EXERCISE DIRECTIONS ▸
The answer must be every line of the records below that contains the word "NrOfBits".

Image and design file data
_____

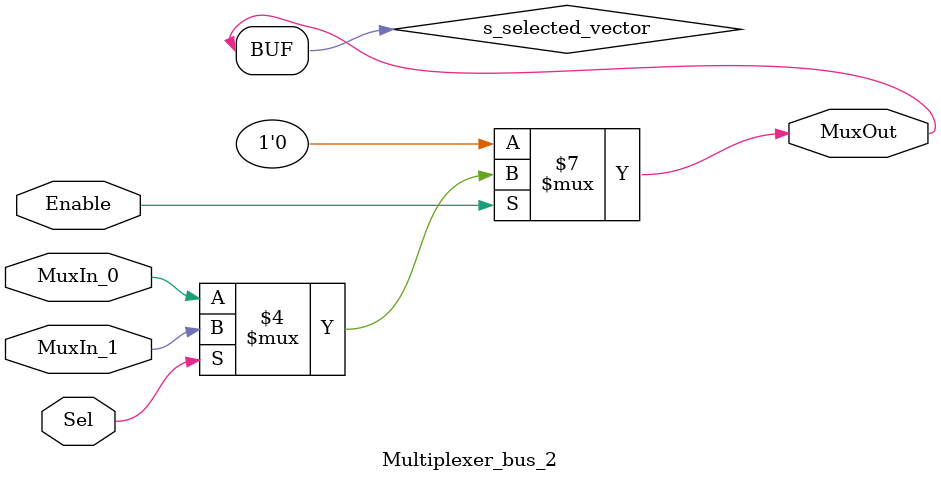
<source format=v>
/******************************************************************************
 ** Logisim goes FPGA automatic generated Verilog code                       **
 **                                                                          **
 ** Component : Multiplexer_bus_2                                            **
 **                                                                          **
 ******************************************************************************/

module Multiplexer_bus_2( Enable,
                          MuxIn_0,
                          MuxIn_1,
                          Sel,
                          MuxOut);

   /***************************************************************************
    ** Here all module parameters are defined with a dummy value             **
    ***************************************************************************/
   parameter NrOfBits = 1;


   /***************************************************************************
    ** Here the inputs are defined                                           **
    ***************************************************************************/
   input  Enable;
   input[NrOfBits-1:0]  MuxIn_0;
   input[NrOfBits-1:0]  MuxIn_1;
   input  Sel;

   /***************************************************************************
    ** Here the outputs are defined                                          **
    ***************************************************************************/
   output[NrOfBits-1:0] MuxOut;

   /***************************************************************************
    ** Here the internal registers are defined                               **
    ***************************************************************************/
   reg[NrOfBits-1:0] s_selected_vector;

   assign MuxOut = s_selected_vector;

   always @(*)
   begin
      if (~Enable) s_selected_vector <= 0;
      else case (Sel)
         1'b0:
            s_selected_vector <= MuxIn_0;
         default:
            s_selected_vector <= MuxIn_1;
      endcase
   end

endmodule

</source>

_____

ANSWER BOX ▸
   parameter NrOfBits = 1;
   input[NrOfBits-1:0]  MuxIn_0;
   input[NrOfBits-1:0]  MuxIn_1;
   output[NrOfBits-1:0] MuxOut;
   reg[NrOfBits-1:0] s_selected_vector;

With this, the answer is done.